Hunger Management

A prawn and mango salad makes for a fruity fresh pairing

Good fruit is best eaten as is, but some work very well with other ingredients, like mango and prawns

My friends are contemplating durian feasts and everywhere I turn in markets and supermarkets, there are piles of summer bounty.

Yes, 'tis the happy season for fruit. Better yet, June is arriving without the usual heatwave. Long may that last.

Just the other day, I bought a punnet of Rainier cherries, one of my favourite stone fruit. I have been enjoying a few a day (they are expensive) and getting so much pleasure out of them.

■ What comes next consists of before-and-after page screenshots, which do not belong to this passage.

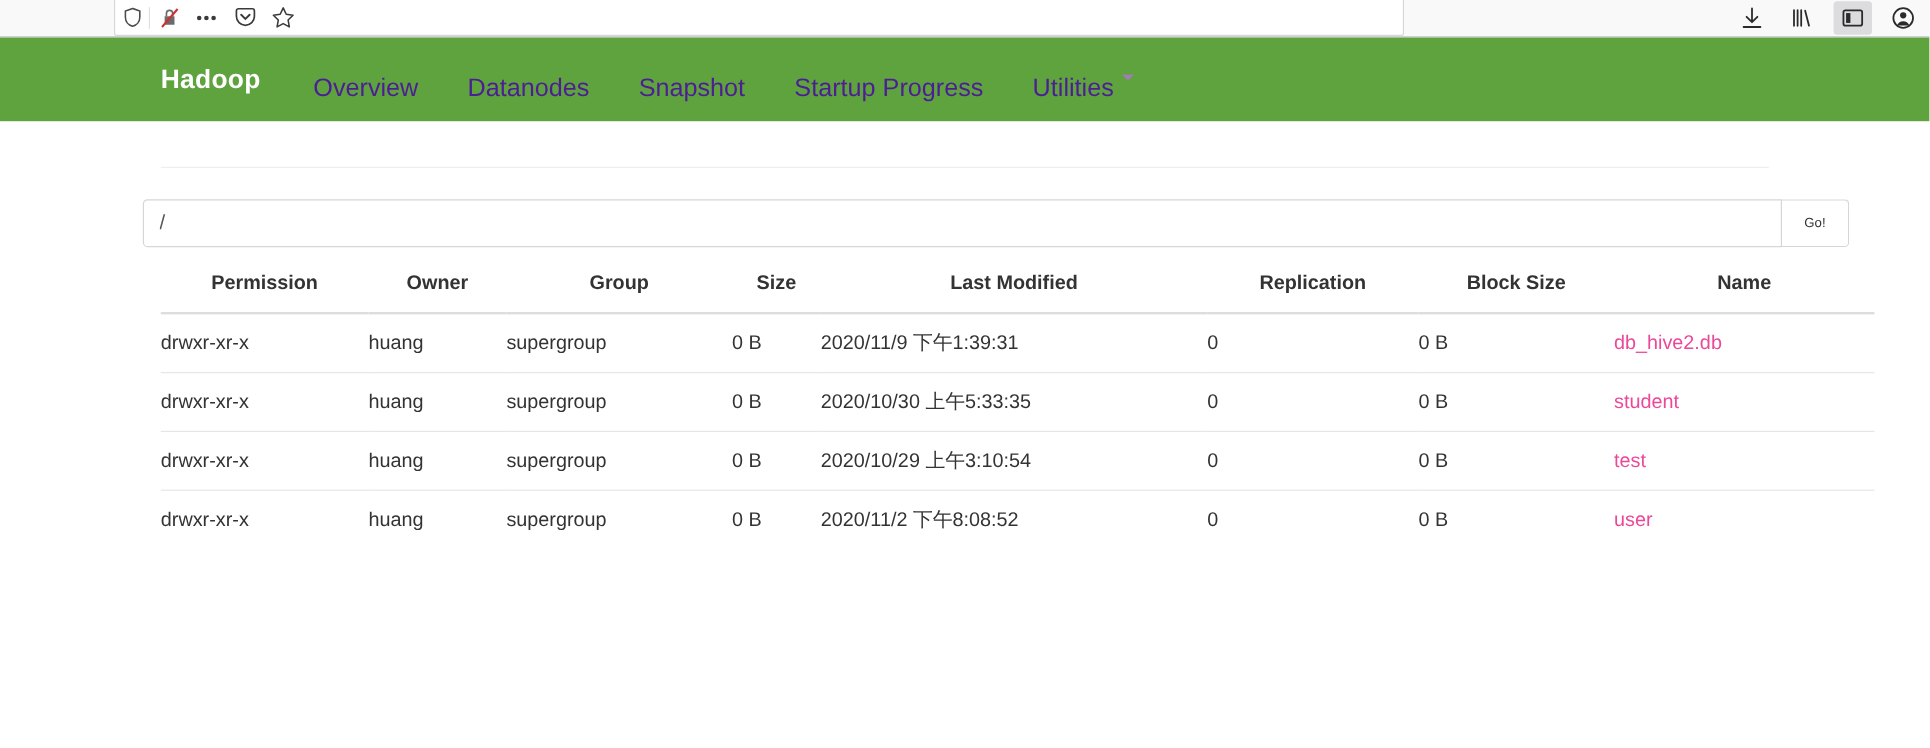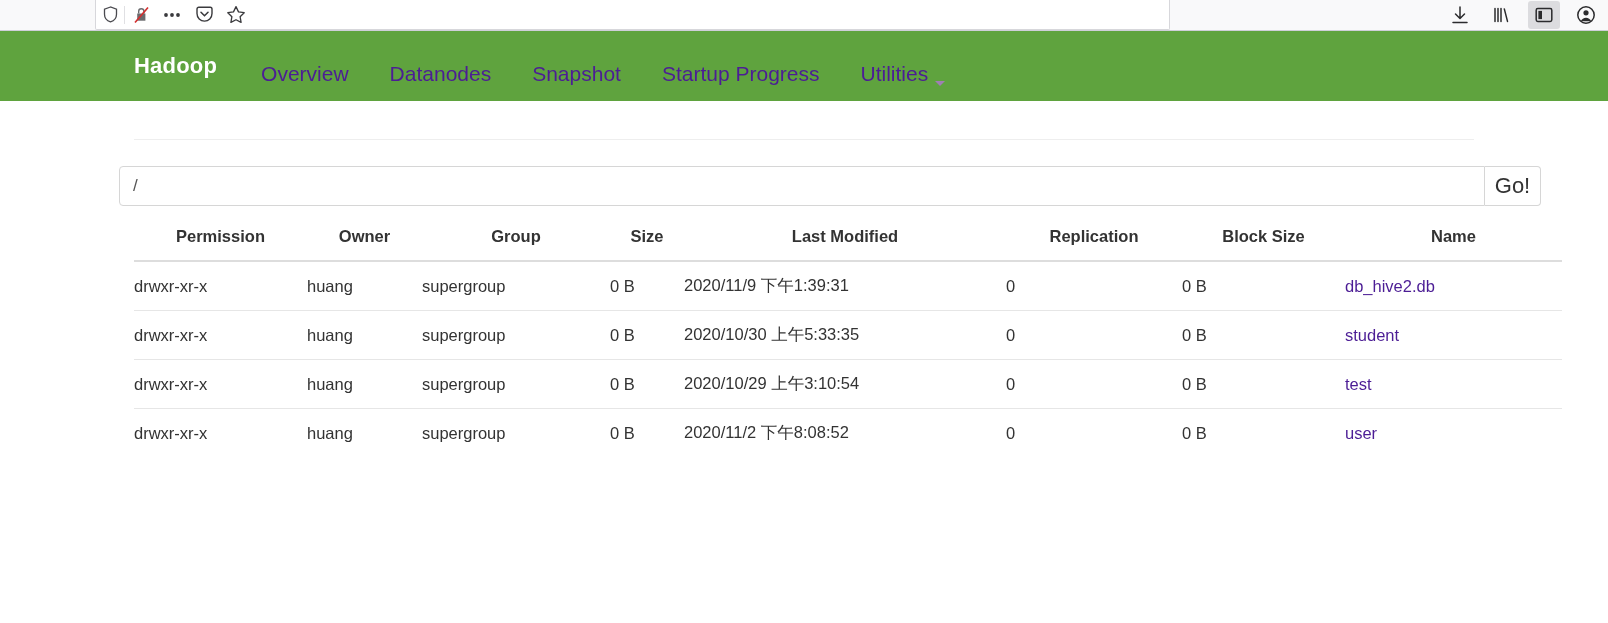--- a/index.html
+++ b/index.html
@@ -114,21 +114,21 @@
   .nav-link {
     color: #4c1d95;
     font-size: 21px;
     margin-right: 41px;
     cursor: pointer;
     white-space: nowrap;
     margin-top: 16px;
   }
   .nav-link.dropdown {
     display: inline-flex;
-    align-items: flex-end;
+    align-items: flex-start;
     gap: 7px;
   }
   .caret {
     width: 0;
     height: 0;
     border-left: 5px solid transparent;
     border-right: 5px solid transparent;
     border-top: 5px solid #9f7fb3;
     display: inline-block;
   }
@@ -171,21 +171,21 @@
     outline: none;
     background: #ffffff;
   }
   .go-btn {
     width: 56px;
     height: 40px;
     border: 1px solid #d6d6d6;
     border-left: none;
     border-radius: 0 4px 4px 0;
     background: #ffffff;
-    font-size: 22px;
+    font-size: 11px;
     color: #333333;
     font-family: "Liberation Sans", sans-serif;
     cursor: pointer;
     padding: 0;
   }
 
   
   .table-wrap {
     margin: 21px 0 0 134px;
     width: 1428px;
@@ -206,21 +206,21 @@
   }
   table.files td {
     font-size: 16.5px;
     color: #333333;
     padding: 13px 0 13px 0;
     border-top: 1px solid #e6e6e6;
     white-space: nowrap;
   }
   table.files tbody tr:first-child td { border-top: none; }
   table.files td a {
-    color: #4c1d95;
+    color: #ec4899;
     text-decoration: none;
     cursor: pointer;
   }
   col.c-perm  { width: 173px; }
   col.c-owner { width: 115px; }
   col.c-group { width: 188px; }
   col.c-size  { width: 74px; }
   col.c-mod   { width: 322px; }
   col.c-repl  { width: 176px; }
   col.c-block { width: 163px; }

The pale, creamy yellow cherries, streaked with pink, have firm, sweet flesh and I cannot imagine why I did not get any last year.

I also missed out on peaches from the United States, the supply of which was affected drastically by sub-zero temperatures in February last year. It decimated 90 per cent of the peach crop in the eastern part of the country.


  • Ingredients

    1 Tbs salt
    750g head-on, shell-on, medium-sized prawns (about 30)
    For the dressing: 1 large seedless lime
    1 Tbs grapeseed oil
    1 Tbs honey
    1/4 tsp salt
    1 large mango, 450g to 500g
    1 large red chilli
    30g to 40g fresh coriander
    Butterhead lettuce

  • Method

    1. Add the salt to a medium pot of water, bring it to a boil over medium heat. Fill a large bowl halfway up the sides with water and add ice cubes to make an ice bath.

    2. Shell and devein the prawns, rinse under running water. When the water comes to a boil, add the prawns and cook for one minute. Cut into one prawn to check that it is completely cooked through. If it is not, cook the prawns a further 20 seconds and check again.

    3. Remove the prawns using a slotted spoon and dunk them in the ice bath to stop the cooking. When they are cool, place them in a colander set into a bowl and refrigerate.

    4. Make the dressing: zest the lime and transfer to a clean glass jar with a screwtop lid. Juice the lime - you should get 2 Tbs of juice. If you do not, use another lime to get at least 2 Tbs of juice. Pour the juice into the jar. Add the oil, honey and salt. Screw on the lid and shake vigorously until the dressing is emulsified. Refrigerate.

    5. Peel the mango with a vegetable peeler and cut the fruit into 1cm to 1.5cm cubes. Place in a large mixing bowl. Cut off and discard the stem of the chilli. Halve the chilli lengthwise and remove the seeds and membrane. Dice the chilli finely. Add to the bowl. Roughly chop up the coriander and add to the bowl.

    6. Remove the prawns from the fridge and add them to the bowl. Have a taste of the dressing and add more salt if needed. Pour into the bowl and toss it well with the other ingredients. Line a serving platter with butterhead lettuce and spoon the prawns over the greens. Serve.

    Serves four to six as an appetiser

Experts are predicting a bumper harvest this year and I cannot wait for those delectable stone fruit to flood supermarkets here. So far, the pickings have been slim, quite literally. The peaches are small. I'm partial to large, juicy ones with a heady aroma that makes me swoon.

If these do not materialise, then at least I have mangoes to look forward to.

I missed Sein Ta Lone mangoes, so very delicious, from Myanmar last year. They were in supermarkets for about two minutes, during which I was off doing unimportant things, and then they were gone. I am on mango watch duty this year.

However, I have had good luck with Benishan mangoes from India. They are sweet, creamy and not fibrous. The smell of them ripening on the kitchen counter drives me insane with longing.

When given good fruit like that, it is crazy to do anything more than eat them as is. Unless a glut of a particular fruit drives prices way down, that is my preferred way to appreciate the bounty.

But some fruit pair so well with other ingredients.

This week's recipe is a simple salad, good for a picnic or as part of a casual Sunday brunch, of prawns and mango.

Tying them together is an equally simple-to-make lime juice and honey dressing.

Look for large, seedless limes in supermarkets as they yield a good amount of juice. If you can find Tahitian limes, use them.

I have always thought that the zest from citrus is the most valuable part of the fruit, so I try to shoehorn it into whatever I am making. In this salad dressing, it gives an intense flavour of the fruit that the juice alone cannot provide.

Notice how there is more lime juice than oil? This is not a classic vinaigrette, which calls for three times as much oil as acid. However, I love how light the dressing is and how it complements the prawns and mango without overwhelming their flavour.

For the fresh vibe of this salad, I will sacrifice one mango.

But unless there is a glut of peaches, I'll be eating them just the way they are.